* WORK INSTRUCTIONS *
Locate each line in the listing below that contains the word "series", and copy those lines out.

* DATASET CONTENT *
§

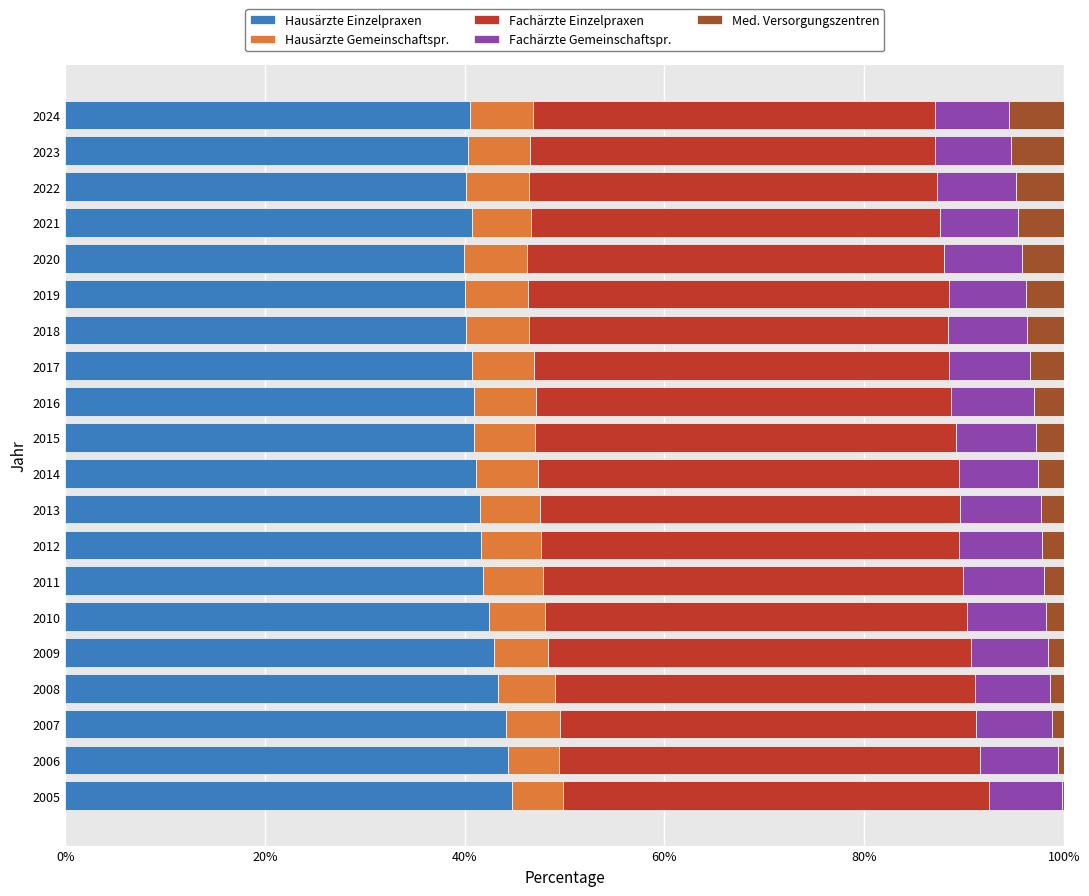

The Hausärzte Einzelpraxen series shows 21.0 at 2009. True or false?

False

§

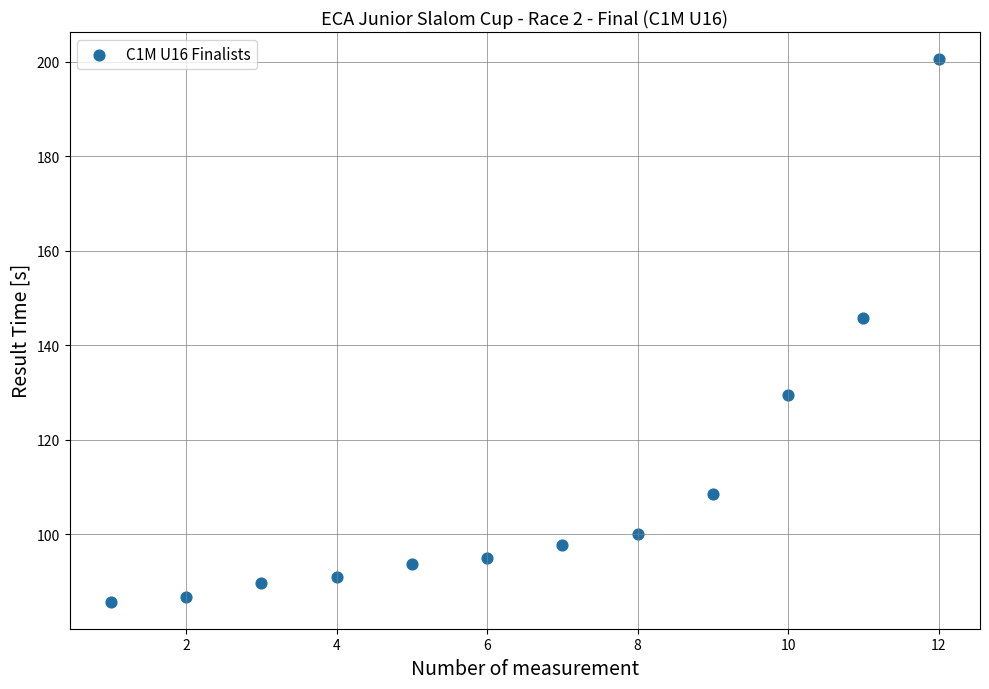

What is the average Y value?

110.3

§

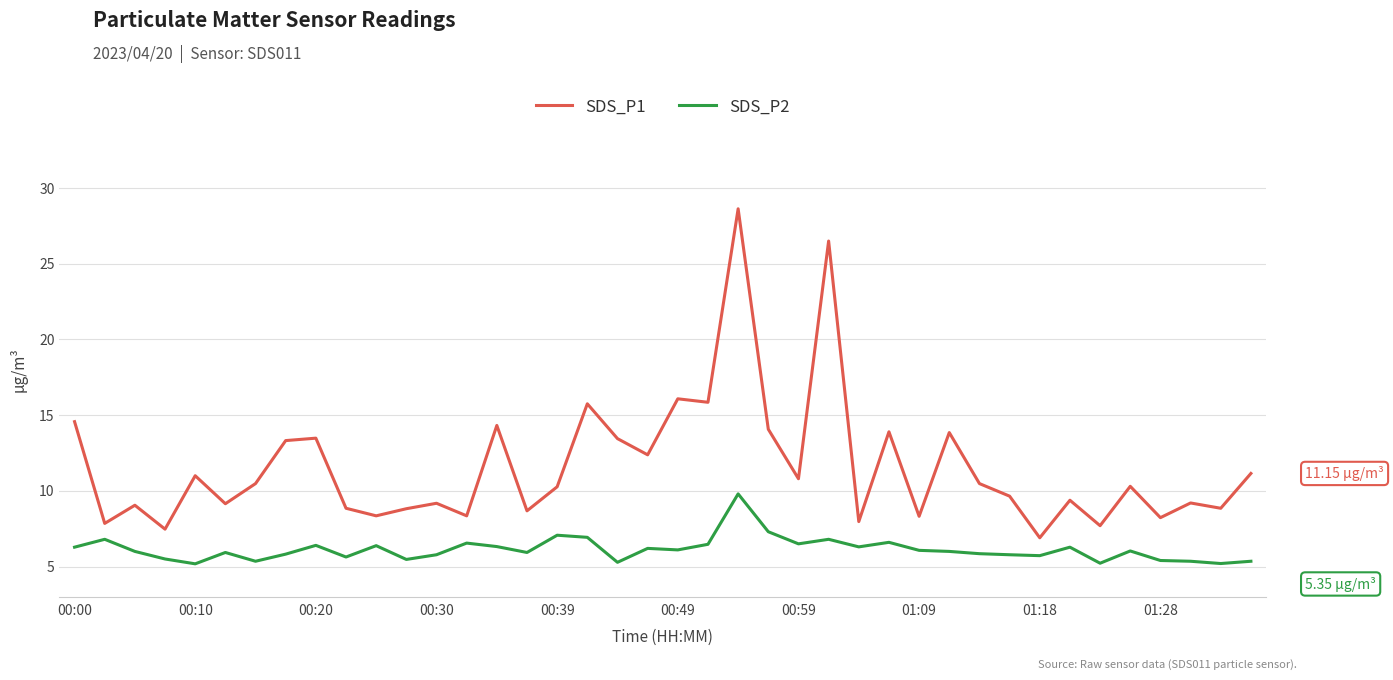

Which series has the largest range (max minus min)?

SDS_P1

§

* OUTPUT FOR THIS TASK *
The Hausärzte Einzelpraxen series shows 21.0 at 2009. True or false?
Which series has the largest range (max minus min)?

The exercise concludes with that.